On Writing is weaved with a lot of personal story about his childhood, a scene when his mom passed away (which made me cry either because it reminded me of losing my dad or because I’m hormonal—maybe both), and other incidents that string together in ways that show us how some of his story ideas were formulated. It’s actually a very pleasant read. And it reminded me how much of a good storyteller he is. Maybe I need a new copy of Different Seasons? Hmm. There’s also all the practical advice you would hope for. Tips like: avoid the passive tense, the adverb is not your friend, show don’t tell, and ‘When you find something at which you are talented, you do it (whatever it is) until your fingers bleed[…]’. He’s right, you know. About all of that. And he also tells us that we can learn a lot from reading bad books. How sometimes they keep us going, reminding us that we can do better, and what not to do.

There are also a lot of emotions I recognize in this book. He talks about attending creative writing classes and struggling with what to bring, wanting to bring in something big and important like his classmates were, while having the stories he enjoyed writing tucked away. As if he was almost embarrassed by this indulgence. I get it. I’ve felt that way too. And I think it took me a good many years to realize that I should write what I enjoy writing, what I would want to read. And aside from all that I think his most important advice, the advice we all hear again and again, is to read a lot and write a lot.

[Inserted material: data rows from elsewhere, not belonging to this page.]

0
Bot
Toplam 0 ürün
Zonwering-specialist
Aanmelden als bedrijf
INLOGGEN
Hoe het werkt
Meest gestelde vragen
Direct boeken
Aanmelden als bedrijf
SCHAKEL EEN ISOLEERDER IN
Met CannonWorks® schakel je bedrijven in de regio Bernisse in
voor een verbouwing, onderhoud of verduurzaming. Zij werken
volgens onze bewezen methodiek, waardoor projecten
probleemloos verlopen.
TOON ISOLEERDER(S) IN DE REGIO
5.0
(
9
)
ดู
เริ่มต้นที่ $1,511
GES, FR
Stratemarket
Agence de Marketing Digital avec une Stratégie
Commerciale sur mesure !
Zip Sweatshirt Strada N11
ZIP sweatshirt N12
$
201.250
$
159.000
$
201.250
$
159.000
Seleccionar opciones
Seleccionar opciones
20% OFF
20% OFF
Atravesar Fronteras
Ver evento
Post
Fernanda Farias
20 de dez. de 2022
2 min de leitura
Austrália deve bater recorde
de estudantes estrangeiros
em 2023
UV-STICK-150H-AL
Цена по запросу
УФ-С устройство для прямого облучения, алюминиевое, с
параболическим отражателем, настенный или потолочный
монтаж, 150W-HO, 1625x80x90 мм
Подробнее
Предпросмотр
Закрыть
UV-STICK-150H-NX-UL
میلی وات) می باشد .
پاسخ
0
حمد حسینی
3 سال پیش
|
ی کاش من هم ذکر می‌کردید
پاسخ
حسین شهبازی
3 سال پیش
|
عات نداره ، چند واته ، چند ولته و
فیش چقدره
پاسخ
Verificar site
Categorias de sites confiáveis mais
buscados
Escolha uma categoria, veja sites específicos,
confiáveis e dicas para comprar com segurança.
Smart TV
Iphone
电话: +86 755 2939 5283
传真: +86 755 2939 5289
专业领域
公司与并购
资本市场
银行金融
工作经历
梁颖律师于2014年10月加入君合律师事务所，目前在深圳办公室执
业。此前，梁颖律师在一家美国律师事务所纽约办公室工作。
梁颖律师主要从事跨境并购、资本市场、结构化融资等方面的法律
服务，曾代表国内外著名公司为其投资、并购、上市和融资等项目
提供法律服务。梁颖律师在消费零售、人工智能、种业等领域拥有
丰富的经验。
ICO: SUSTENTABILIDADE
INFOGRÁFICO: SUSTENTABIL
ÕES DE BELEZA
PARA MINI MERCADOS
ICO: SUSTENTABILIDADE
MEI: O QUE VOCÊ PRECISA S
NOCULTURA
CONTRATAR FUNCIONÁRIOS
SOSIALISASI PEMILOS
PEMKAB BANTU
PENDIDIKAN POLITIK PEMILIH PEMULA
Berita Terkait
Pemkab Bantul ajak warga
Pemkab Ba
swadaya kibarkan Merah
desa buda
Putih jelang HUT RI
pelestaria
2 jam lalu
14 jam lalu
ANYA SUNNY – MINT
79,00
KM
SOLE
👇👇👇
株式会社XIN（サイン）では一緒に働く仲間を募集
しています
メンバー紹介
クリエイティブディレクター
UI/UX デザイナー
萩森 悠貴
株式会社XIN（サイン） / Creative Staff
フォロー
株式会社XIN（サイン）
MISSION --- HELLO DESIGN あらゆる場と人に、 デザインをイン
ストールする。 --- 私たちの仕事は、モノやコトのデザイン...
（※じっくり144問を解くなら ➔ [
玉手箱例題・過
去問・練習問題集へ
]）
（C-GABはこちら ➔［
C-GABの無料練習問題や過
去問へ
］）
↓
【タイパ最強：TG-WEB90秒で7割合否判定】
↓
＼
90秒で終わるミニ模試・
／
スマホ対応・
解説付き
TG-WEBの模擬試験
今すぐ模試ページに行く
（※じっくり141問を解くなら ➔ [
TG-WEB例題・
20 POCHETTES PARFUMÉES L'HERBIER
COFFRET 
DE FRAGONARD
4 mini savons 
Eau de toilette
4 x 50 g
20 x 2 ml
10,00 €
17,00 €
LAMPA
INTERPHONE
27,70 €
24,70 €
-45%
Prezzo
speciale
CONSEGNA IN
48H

Reading and writing are the most important tools to the craft of writing.

On Writing

Being a writer is quite a masochistic endeavor. You gather up a collection of knowledge and experience, sort it all out within yourself and then labor many many sleepless nights arranging it into stories. When those stories are done, you sort of hang them out on the clothesline to dry for a bit, really looking at them. Then you edit, edit, edit. All this while the aching feeling that no matter how much you tinker, they will no way, not ever be good enough. When you finally calm this feeling down to merely unease, then you can start sending these stories out to others so they can tell you that they are, in fact, as you had assumed and yet dreaded, not good enough.